:: Supplied data ::
--- START ---

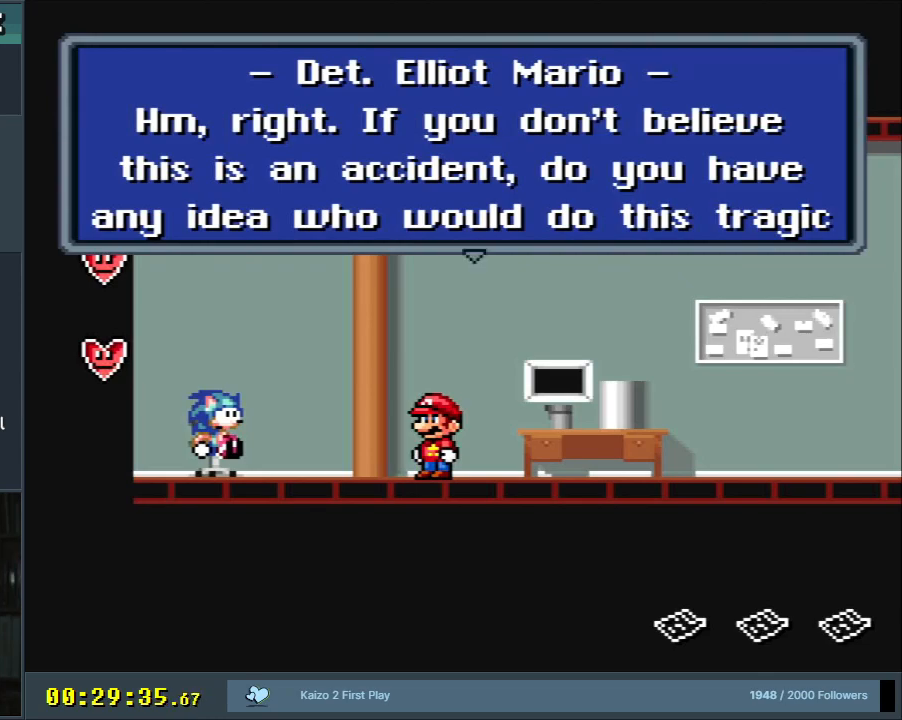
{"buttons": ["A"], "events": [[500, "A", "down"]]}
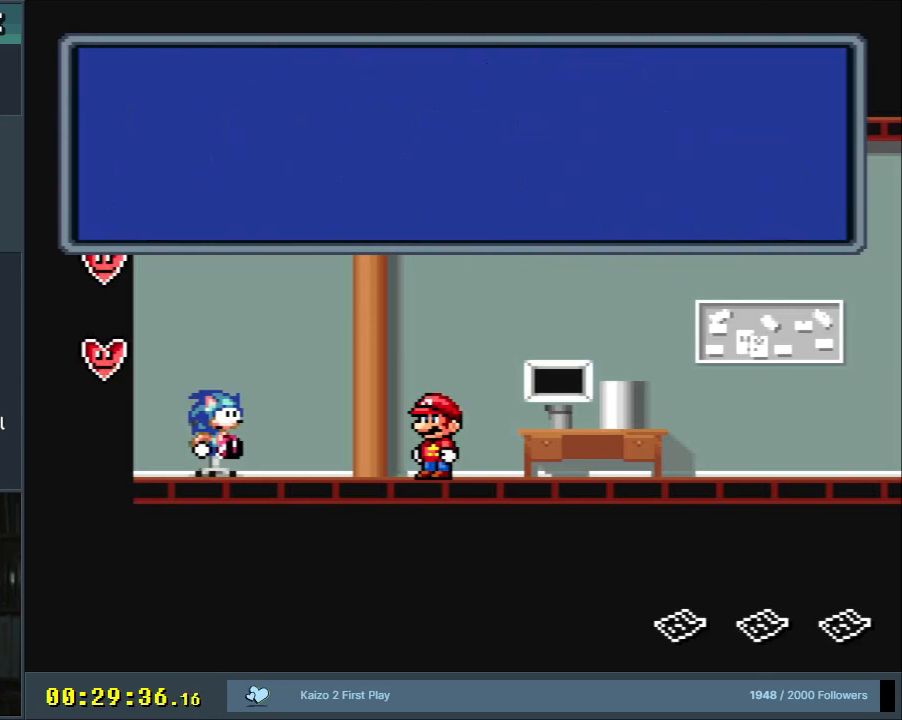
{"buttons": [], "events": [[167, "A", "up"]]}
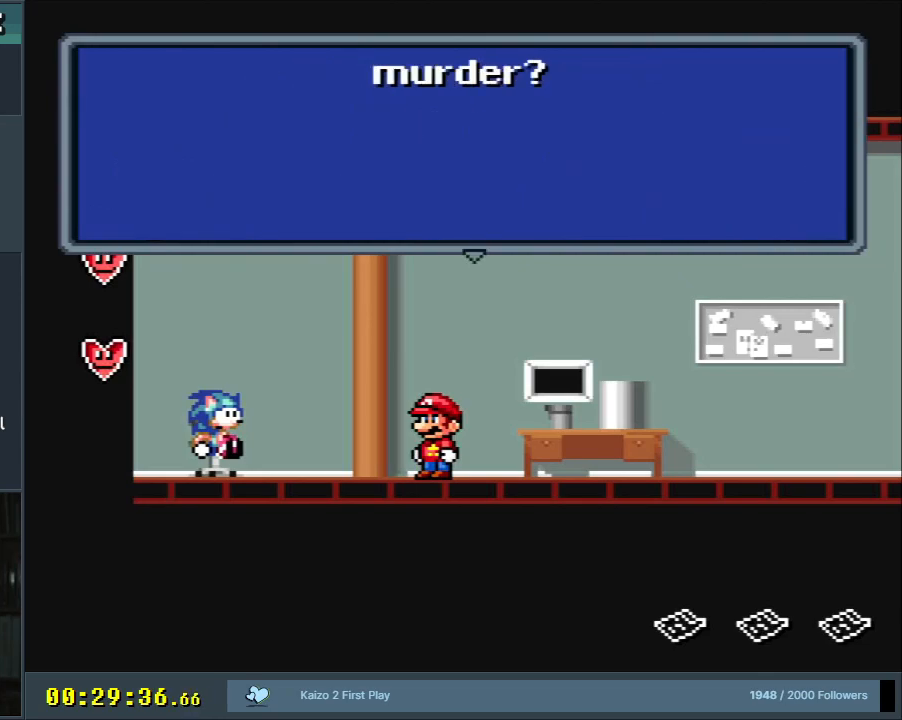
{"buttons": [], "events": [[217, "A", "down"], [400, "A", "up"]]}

--- END ---
--- START ---

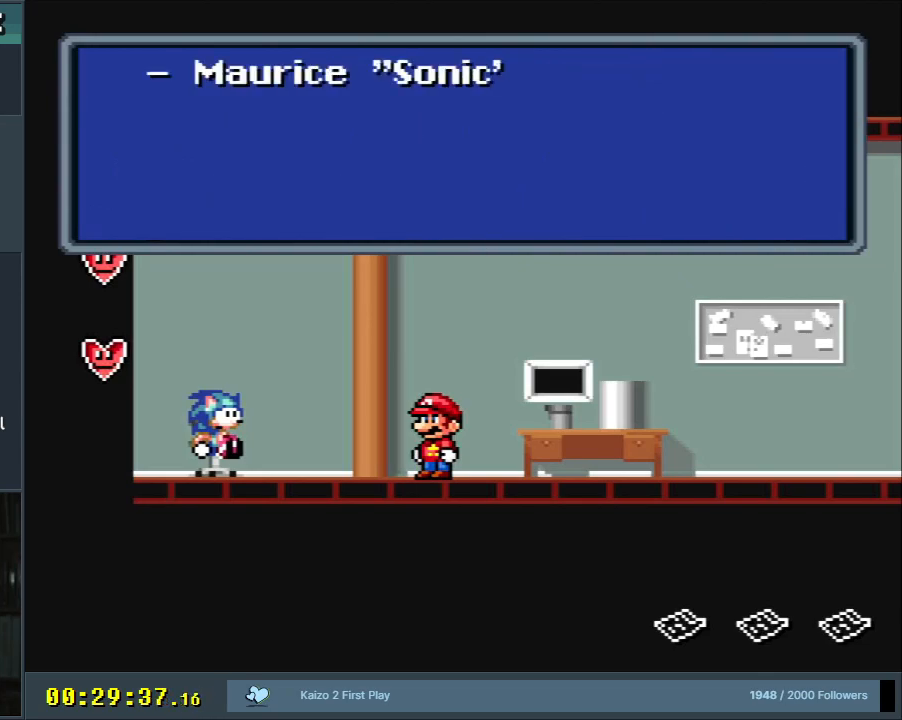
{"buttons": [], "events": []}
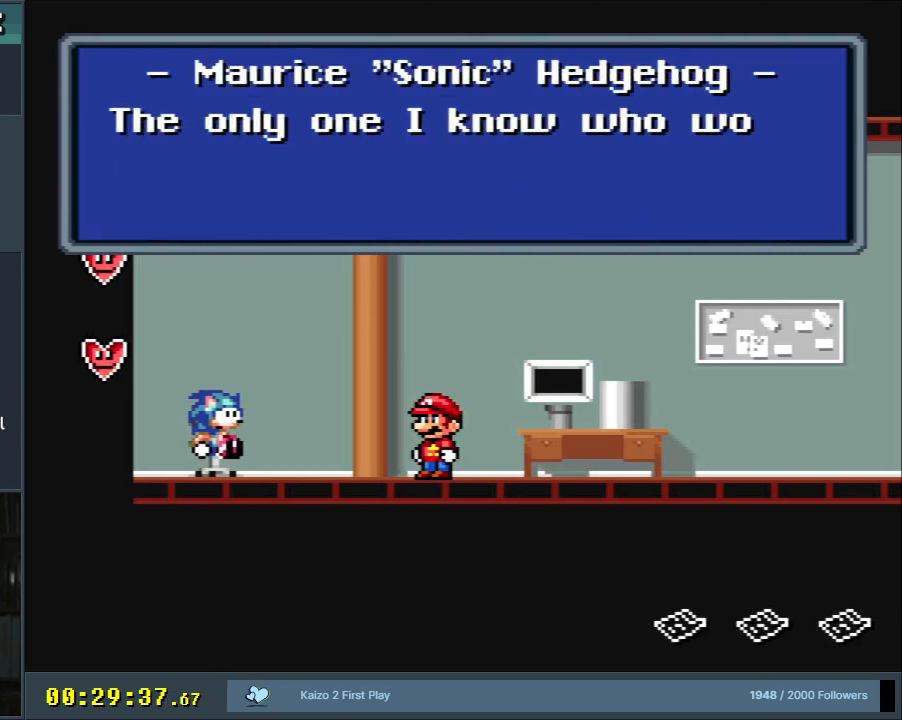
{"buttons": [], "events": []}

--- END ---
--- START ---

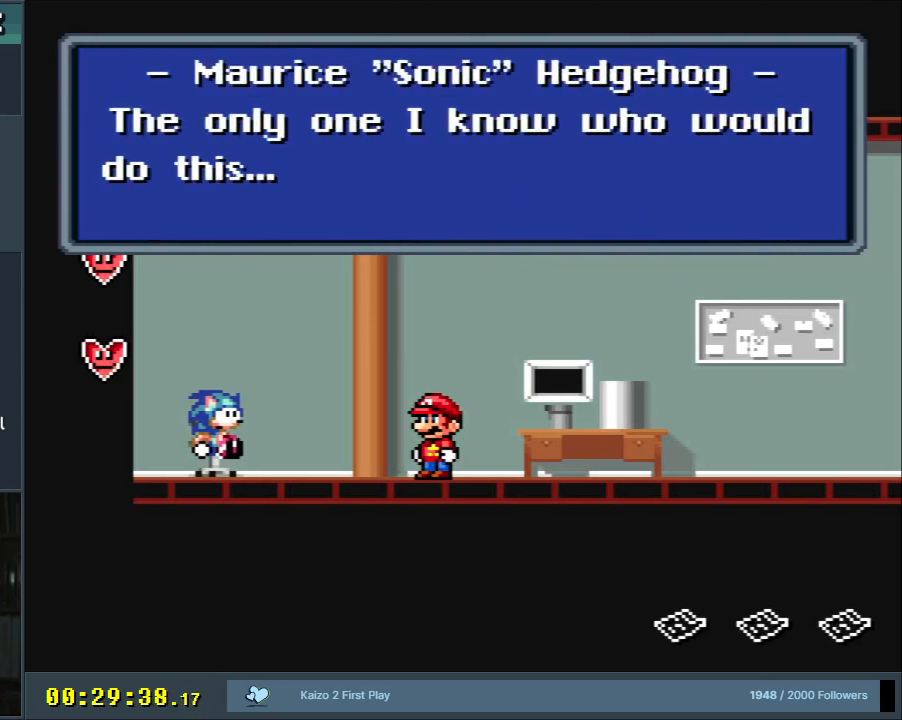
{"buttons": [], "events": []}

--- END ---

:: Assignment ::
Write only the number of lines in the data where the word "down" occurs.

:: Answer for the task ::
2